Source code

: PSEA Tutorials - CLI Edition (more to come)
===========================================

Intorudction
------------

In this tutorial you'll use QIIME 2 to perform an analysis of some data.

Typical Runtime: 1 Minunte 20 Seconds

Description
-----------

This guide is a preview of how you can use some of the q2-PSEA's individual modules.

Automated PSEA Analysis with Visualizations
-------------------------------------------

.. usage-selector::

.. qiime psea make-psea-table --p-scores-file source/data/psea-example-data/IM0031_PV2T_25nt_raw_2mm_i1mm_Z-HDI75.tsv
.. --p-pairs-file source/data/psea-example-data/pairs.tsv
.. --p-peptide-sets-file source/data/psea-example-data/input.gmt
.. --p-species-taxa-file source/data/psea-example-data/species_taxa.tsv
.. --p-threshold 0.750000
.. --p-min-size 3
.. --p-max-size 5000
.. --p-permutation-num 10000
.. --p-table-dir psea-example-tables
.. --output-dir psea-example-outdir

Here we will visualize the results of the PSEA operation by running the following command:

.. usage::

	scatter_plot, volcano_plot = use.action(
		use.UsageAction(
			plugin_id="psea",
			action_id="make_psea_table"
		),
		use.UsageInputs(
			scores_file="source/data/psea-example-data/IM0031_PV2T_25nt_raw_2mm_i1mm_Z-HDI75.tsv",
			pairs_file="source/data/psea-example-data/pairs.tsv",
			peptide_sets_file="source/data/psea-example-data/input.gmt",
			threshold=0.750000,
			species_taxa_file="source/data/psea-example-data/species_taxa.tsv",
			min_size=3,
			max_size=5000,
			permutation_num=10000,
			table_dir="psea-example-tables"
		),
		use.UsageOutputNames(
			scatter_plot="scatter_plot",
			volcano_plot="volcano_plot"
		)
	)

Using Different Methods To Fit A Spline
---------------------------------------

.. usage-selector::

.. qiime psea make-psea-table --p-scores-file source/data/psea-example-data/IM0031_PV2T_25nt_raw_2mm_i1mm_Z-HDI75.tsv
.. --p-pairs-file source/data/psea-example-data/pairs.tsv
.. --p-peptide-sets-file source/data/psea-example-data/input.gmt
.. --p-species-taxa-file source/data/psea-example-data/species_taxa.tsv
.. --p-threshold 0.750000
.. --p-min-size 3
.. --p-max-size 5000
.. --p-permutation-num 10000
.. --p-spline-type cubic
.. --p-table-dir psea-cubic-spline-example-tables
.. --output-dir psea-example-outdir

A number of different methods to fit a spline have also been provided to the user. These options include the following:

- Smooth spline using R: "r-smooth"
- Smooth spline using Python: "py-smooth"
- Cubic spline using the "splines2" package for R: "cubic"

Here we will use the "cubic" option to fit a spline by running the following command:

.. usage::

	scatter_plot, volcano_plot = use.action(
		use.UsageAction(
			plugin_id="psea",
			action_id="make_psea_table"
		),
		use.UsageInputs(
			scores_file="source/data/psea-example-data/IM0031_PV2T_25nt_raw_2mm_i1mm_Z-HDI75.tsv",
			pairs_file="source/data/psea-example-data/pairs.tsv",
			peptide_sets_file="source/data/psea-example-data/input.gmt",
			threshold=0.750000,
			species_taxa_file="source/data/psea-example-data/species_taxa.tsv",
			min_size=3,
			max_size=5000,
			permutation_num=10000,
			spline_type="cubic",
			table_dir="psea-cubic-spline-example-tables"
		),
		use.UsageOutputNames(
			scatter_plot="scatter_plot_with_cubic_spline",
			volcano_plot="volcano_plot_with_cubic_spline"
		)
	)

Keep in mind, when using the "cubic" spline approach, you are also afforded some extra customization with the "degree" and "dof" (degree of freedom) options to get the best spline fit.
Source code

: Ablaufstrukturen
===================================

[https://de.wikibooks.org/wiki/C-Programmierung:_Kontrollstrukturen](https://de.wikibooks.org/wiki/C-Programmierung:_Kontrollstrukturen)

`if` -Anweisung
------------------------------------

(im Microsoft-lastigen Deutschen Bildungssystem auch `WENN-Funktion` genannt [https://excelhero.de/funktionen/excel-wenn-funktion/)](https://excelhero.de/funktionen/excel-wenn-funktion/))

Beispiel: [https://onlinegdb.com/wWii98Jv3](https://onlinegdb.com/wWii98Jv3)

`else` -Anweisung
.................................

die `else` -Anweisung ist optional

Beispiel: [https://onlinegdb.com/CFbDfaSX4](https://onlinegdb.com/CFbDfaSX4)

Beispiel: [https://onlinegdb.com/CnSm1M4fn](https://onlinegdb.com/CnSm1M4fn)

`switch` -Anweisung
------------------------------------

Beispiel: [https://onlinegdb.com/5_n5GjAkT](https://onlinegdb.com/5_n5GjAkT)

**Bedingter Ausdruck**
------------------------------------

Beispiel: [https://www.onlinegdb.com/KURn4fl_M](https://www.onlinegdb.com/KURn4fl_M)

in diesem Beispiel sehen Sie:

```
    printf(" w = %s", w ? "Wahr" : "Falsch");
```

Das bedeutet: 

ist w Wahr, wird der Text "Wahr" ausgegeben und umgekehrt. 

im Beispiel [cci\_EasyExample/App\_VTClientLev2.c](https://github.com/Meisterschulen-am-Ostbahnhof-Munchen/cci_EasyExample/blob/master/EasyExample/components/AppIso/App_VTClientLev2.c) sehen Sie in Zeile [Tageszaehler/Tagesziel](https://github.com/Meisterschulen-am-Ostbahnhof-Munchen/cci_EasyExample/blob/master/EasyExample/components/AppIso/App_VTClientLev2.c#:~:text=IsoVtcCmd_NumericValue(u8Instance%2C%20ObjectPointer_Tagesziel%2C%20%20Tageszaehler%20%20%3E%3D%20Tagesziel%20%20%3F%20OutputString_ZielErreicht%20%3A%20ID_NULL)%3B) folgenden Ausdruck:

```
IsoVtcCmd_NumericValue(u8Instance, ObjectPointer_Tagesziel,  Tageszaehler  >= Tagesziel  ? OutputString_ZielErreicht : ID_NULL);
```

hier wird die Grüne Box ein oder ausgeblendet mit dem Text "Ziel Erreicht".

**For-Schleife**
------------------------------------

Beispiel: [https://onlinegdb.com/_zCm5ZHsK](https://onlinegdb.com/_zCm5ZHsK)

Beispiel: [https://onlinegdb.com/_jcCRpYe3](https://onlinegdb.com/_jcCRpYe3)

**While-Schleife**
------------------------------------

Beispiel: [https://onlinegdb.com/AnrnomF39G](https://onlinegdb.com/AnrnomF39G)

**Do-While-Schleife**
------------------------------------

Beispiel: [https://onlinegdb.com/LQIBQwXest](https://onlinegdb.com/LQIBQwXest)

▶ **Exercise details**
Set the whole listing down, word for word.

▶ **Output of the task**
Source code

: PSEA Tutorials - CLI Edition (more to come)
===========================================

Intorudction
------------

In this tutorial you'll use QIIME 2 to perform an analysis of some data.

Typical Runtime: 1 Minunte 20 Seconds

Description
-----------

This guide is a preview of how you can use some of the q2-PSEA's individual modules.

Automated PSEA Analysis with Visualizations
-------------------------------------------

.. usage-selector::

.. qiime psea make-psea-table --p-scores-file source/data/psea-example-data/IM0031_PV2T_25nt_raw_2mm_i1mm_Z-HDI75.tsv
.. --p-pairs-file source/data/psea-example-data/pairs.tsv
.. --p-peptide-sets-file source/data/psea-example-data/input.gmt
.. --p-species-taxa-file source/data/psea-example-data/species_taxa.tsv
.. --p-threshold 0.750000
.. --p-min-size 3
.. --p-max-size 5000
.. --p-permutation-num 10000
.. --p-table-dir psea-example-tables
.. --output-dir psea-example-outdir

Here we will visualize the results of the PSEA operation by running the following command:

.. usage::

	scatter_plot, volcano_plot = use.action(
		use.UsageAction(
			plugin_id="psea",
			action_id="make_psea_table"
		),
		use.UsageInputs(
			scores_file="source/data/psea-example-data/IM0031_PV2T_25nt_raw_2mm_i1mm_Z-HDI75.tsv",
			pairs_file="source/data/psea-example-data/pairs.tsv",
			peptide_sets_file="source/data/psea-example-data/input.gmt",
			threshold=0.750000,
			species_taxa_file="source/data/psea-example-data/species_taxa.tsv",
			min_size=3,
			max_size=5000,
			permutation_num=10000,
			table_dir="psea-example-tables"
		),
		use.UsageOutputNames(
			scatter_plot="scatter_plot",
			volcano_plot="volcano_plot"
		)
	)

Using Different Methods To Fit A Spline
---------------------------------------

.. usage-selector::

.. qiime psea make-psea-table --p-scores-file source/data/psea-example-data/IM0031_PV2T_25nt_raw_2mm_i1mm_Z-HDI75.tsv
.. --p-pairs-file source/data/psea-example-data/pairs.tsv
.. --p-peptide-sets-file source/data/psea-example-data/input.gmt
.. --p-species-taxa-file source/data/psea-example-data/species_taxa.tsv
.. --p-threshold 0.750000
.. --p-min-size 3
.. --p-max-size 5000
.. --p-permutation-num 10000
.. --p-spline-type cubic
.. --p-table-dir psea-cubic-spline-example-tables
.. --output-dir psea-example-outdir

A number of different methods to fit a spline have also been provided to the user. These options include the following:

- Smooth spline using R: "r-smooth"
- Smooth spline using Python: "py-smooth"
- Cubic spline using the "splines2" package for R: "cubic"

Here we will use the "cubic" option to fit a spline by running the following command:

.. usage::

	scatter_plot, volcano_plot = use.action(
		use.UsageAction(
			plugin_id="psea",
			action_id="make_psea_table"
		),
		use.UsageInputs(
			scores_file="source/data/psea-example-data/IM0031_PV2T_25nt_raw_2mm_i1mm_Z-HDI75.tsv",
			pairs_file="source/data/psea-example-data/pairs.tsv",
			peptide_sets_file="source/data/psea-example-data/input.gmt",
			threshold=0.750000,
			species_taxa_file="source/data/psea-example-data/species_taxa.tsv",
			min_size=3,
			max_size=5000,
			permutation_num=10000,
			spline_type="cubic",
			table_dir="psea-cubic-spline-example-tables"
		),
		use.UsageOutputNames(
			scatter_plot="scatter_plot_with_cubic_spline",
			volcano_plot="volcano_plot_with_cubic_spline"
		)
	)

Keep in mind, when using the "cubic" spline approach, you are also afforded some extra customization with the "degree" and "dof" (degree of freedom) options to get the best spline fit.
Source code

: Ablaufstrukturen
===================================

[https://de.wikibooks.org/wiki/C-Programmierung:_Kontrollstrukturen](https://de.wikibooks.org/wiki/C-Programmierung:_Kontrollstrukturen)

`if` -Anweisung
------------------------------------

(im Microsoft-lastigen Deutschen Bildungssystem auch `WENN-Funktion` genannt [https://excelhero.de/funktionen/excel-wenn-funktion/)](https://excelhero.de/funktionen/excel-wenn-funktion/))

Beispiel: [https://onlinegdb.com/wWii98Jv3](https://onlinegdb.com/wWii98Jv3)

`else` -Anweisung
.................................

die `else` -Anweisung ist optional

Beispiel: [https://onlinegdb.com/CFbDfaSX4](https://onlinegdb.com/CFbDfaSX4)

Beispiel: [https://onlinegdb.com/CnSm1M4fn](https://onlinegdb.com/CnSm1M4fn)

`switch` -Anweisung
------------------------------------

Beispiel: [https://onlinegdb.com/5_n5GjAkT](https://onlinegdb.com/5_n5GjAkT)

**Bedingter Ausdruck**
------------------------------------

Beispiel: [https://www.onlinegdb.com/KURn4fl_M](https://www.onlinegdb.com/KURn4fl_M)

in diesem Beispiel sehen Sie:

```
    printf(" w = %s", w ? "Wahr" : "Falsch");
```

Das bedeutet: 

ist w Wahr, wird der Text "Wahr" ausgegeben und umgekehrt. 

im Beispiel [cci\_EasyExample/App\_VTClientLev2.c](https://github.com/Meisterschulen-am-Ostbahnhof-Munchen/cci_EasyExample/blob/master/EasyExample/components/AppIso/App_VTClientLev2.c) sehen Sie in Zeile [Tageszaehler/Tagesziel](https://github.com/Meisterschulen-am-Ostbahnhof-Munchen/cci_EasyExample/blob/master/EasyExample/components/AppIso/App_VTClientLev2.c#:~:text=IsoVtcCmd_NumericValue(u8Instance%2C%20ObjectPointer_Tagesziel%2C%20%20Tageszaehler%20%20%3E%3D%20Tagesziel%20%20%3F%20OutputString_ZielErreicht%20%3A%20ID_NULL)%3B) folgenden Ausdruck:

```
IsoVtcCmd_NumericValue(u8Instance, ObjectPointer_Tagesziel,  Tageszaehler  >= Tagesziel  ? OutputString_ZielErreicht : ID_NULL);
```

hier wird die Grüne Box ein oder ausgeblendet mit dem Text "Ziel Erreicht".

**For-Schleife**
------------------------------------

Beispiel: [https://onlinegdb.com/_zCm5ZHsK](https://onlinegdb.com/_zCm5ZHsK)

Beispiel: [https://onlinegdb.com/_jcCRpYe3](https://onlinegdb.com/_jcCRpYe3)

**While-Schleife**
------------------------------------

Beispiel: [https://onlinegdb.com/AnrnomF39G](https://onlinegdb.com/AnrnomF39G)

**Do-While-Schleife**
------------------------------------

Beispiel: [https://onlinegdb.com/LQIBQwXest](https://onlinegdb.com/LQIBQwXest)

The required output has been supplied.